Pain is timeless, but so is hope.

The toggle between past and present is one of the most unique aspects of the show’s plot, and it’s not without purpose. Interestingly, as we move back and forth between the 1980s and 2016, we see many of the same problems. Racism. Marriage issues. Insecurity. Addiction.

What we also see, though, is the power of hope to illuminate even the darkest moments.
The beauty of hope is particularly evident in an interaction between Jack and a doctor, who delivers some painful news to him after the delivery of his triplets. The doctor shares he faced similar pain when he was younger, and beckons Jack to be the kind of man who makes something resembling lemonade even when handed the sourest lemons.

We may not be able to hide from pain, but as believers, we can always find redemption in it.

There’s nothing like a good cry.

Have you ever had the feeling you’re crying behind your eyes? Like, you don’t really even know what you’re sad about, but you know a good, cathartic cry is the only solution? Turn on any given scene of This Is Us, and you’re likely to find a trigger (as if Sufjan’s “Death With Dignity” as an intro song on the premiere wasn’t enough to push us off our emotional precipice).

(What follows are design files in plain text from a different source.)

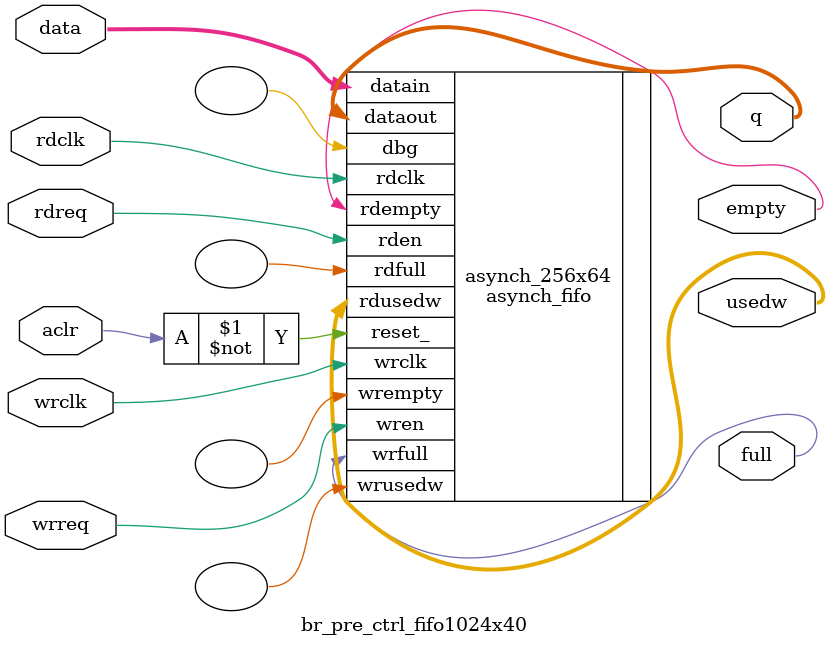
<source format=v>

`timescale 1ns/1ps
// synopsys translate_on

module br_pre_ctrl_fifo1024x40

(
			aclr,   	//i-1                                                     
                                                                                  
			wrclk,      //i-1, Clk for writing data                               
			wrreq,      //i-1, request to write                                   
			data,       //i-40, Data coming in                                    
			full,       //o-1, indicates fifo is full or not (To avoid overiding) 
		                                                                          
			rdclk,	    //i-1, Clk for reading data                               
			rdreq,      //i-1, Request to read from FIFO                          
			q, 	        //o-40, Data coming out                                   
			empty,      //o-1, indicates fifo is empty or not (to avoid underflow)
			usedw       //o-1, 1number of slots currently in use for reading      

);
	parameter WIDTH = 40,
			  DEPTH = 1024,
			  PTR	= 10;
			  
			  
			input  wire 				aclr;   	//i-1  
                                                           
			input  wire 				wrclk;      //i-1, Clk for writing data                               
			input  wire 				wrreq;      //i-1, request to write                                   
			input  wire [WIDTH-1 : 0]	data;       //i-40, Data coming in                                              
			output wire					full;       //o-1, indicates fifo is full or not (To avoid overiding) 
		                    		                                                                         
			input  wire 				rdclk;      //i-1, Clk for reading data                               
			input  wire 				rdreq;      //i-1, Request to read from FIFO                          
			output wire [WIDTH-1: 0]	q; 	        //o-40, Data coming out                                    
			output wire 				empty;      //o-1, indicates fifo is empty or not (to avoid underflow)
			output wire [PTR : 0] 		usedw;      //o-1, 1number of slots currently in use for reading       

			

asynch_fifo	#(.WIDTH (WIDTH),		  			
					  	  .DEPTH (DEPTH),
					 	  .PTR	 (PTR) )		 
 											
	asynch_256x64		  (
			.reset_		(~aclr),
			        	
			.wrclk		(wrclk),		//i, Clk to write data                                    	
			.wren		(wrreq),	   	//i, write enable                                         
			.datain		(data),			//i, write data                                           
			.wrfull		(full),			//o, indicates fifo is full or not (To avoid overiding)   
			.wrempty	(),				                                                          
			.wrusedw	(),				                                                          
                    	                                                                          
			.rdclk		(rdclk),		                                                          
			.rden		(rdreq),		// i-1, Clk to read data                                  
			.dataout	(q),			// i-1, read enable of data FIFO                          
			.rdfull		(),				// Dataout of data FIFO                                   
			.rdempty	(empty),		// indicates fifo is empty or not (to avoid underflow)                                                              
			.rdusedw	(usedw),		// rdusedw -number of locations filled in fifo (not used )
                                        
			.dbg		()

		 );
endmodule
</source>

Let’s face it: Even as Christians, the type of gritty, real life we see played out on This Is Us can wring our hearts and threaten to strip us of everything we once knew to be true. But sometimes, to find the beauty in the broken, to embrace the extraordinary in the ordinary, to search out hope in hardship, we just have to walk our way through the hard stuff. Sometimes, This Is Us teaches us, the only way out is through.